Robert Einhorn, a senior fellow at the Brookings Institution and a former senior State Department official, said it wasn’t clear why Mr. Yoon would discuss a South Korean nuclear weapon now, but suggested it could be to placate domestic supporters, to prod Beijing to rein in Pyongyang, or to pressure the Biden administration for a bigger role in the development of the U.S.’s extended deterrent.

“Senior Yoon administration officials say they support reliance on a strengthened U.S. extended nuclear deterrent, not South Korea acquiring its own nuclear weapons, and they say they are working with American officials in an effort to strengthen it,” Mr. Einhorn said.

Support for developing nuclear weapons in South Korea has risen at times of heightened tension with North Korea. A poll by the Chicago Council of Global Affairs showed support stood at about 55% in 2018, when leaders from the two countries engaged in a series of summits. With negotiations stalled and North Korea on a missile-testing spree, support had risen to 70% last year.

Mr. Yoon’s remarks are aimed at signaling to North Korea that South Korea is willing to consider extreme measures if Pyongyang continues to threaten Seoul with its weapons program, analysts said. But it is unlikely that Washington will seriously consider more nuclear weapons on the Korean Peninsula as an option, they said.

When Mr. Yoon was elected in March he promised to take a tougher stance on North Korea. Last year, North Korea tested a record number of missiles and passed a law allowing pre-emptive nuclear strikes against the South.

Some South Korean lawmakers have called for the U.S. to permanently station nuclear-armed submarines or aircraft carriers near the Korean Peninsula. Others have suggested an arrangement similar to the North Atlantic Treaty Organization, in which South Koreans would be trained to deliver U.S. nuclear weapons in the event of a conflict.
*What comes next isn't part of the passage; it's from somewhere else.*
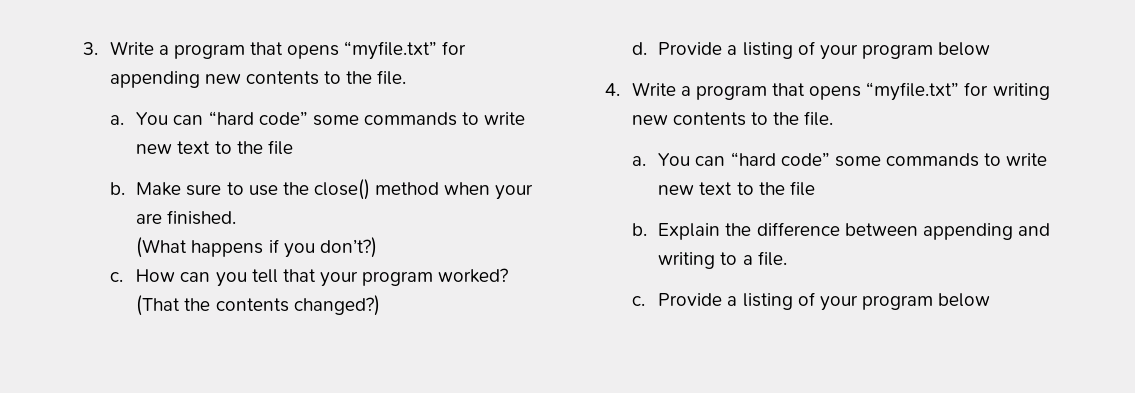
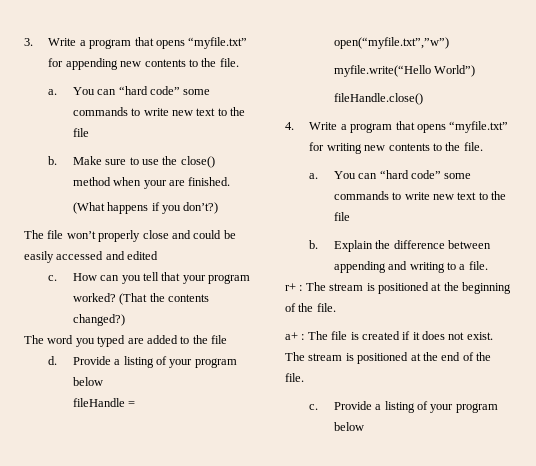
(377, 247) none -> [24,230,236,242] [24,251,159,263] // The file won’t properly close and could be easily accessed and edited
(380, 305) none -> [24,335,227,347] // The word you typed are added to the file
(991, 49) none -> [72,398,136,407] [333,37,449,49] [333,65,476,77] [333,93,423,105] // fileHandle = open(“myfile.txt”,”w”) // myfile.write(“Hello World”) // fileHandle.close()
(787, 258) none -> [285,282,511,294] [285,303,336,312] [285,331,493,340] [285,352,491,364] [285,373,304,382] // r+ : The stream is positioned at the beginning of the file. // a+ : The file is created if it does not exist. The stream is positioned at the end of the file.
But Washington has rejected such calls.

Mr. Yoon has used increasingly heated rhetoric in recent weeks after Pyongyang flew five drones over South Korean territory last month. He has vowed punishment and retaliation against the North and said the U.S. nuclear umbrella isn’t sufficient to reassure the South Korean public in the face of an increasingly aggressive North Korea.

“The North Korean nuclear threat is not only a threat to South Korea or an issue of the U.S. merely protecting South Korea,” Mr. Yoon said on Wednesday. “It is now a common interest for South Korea, Japan and the U.S.”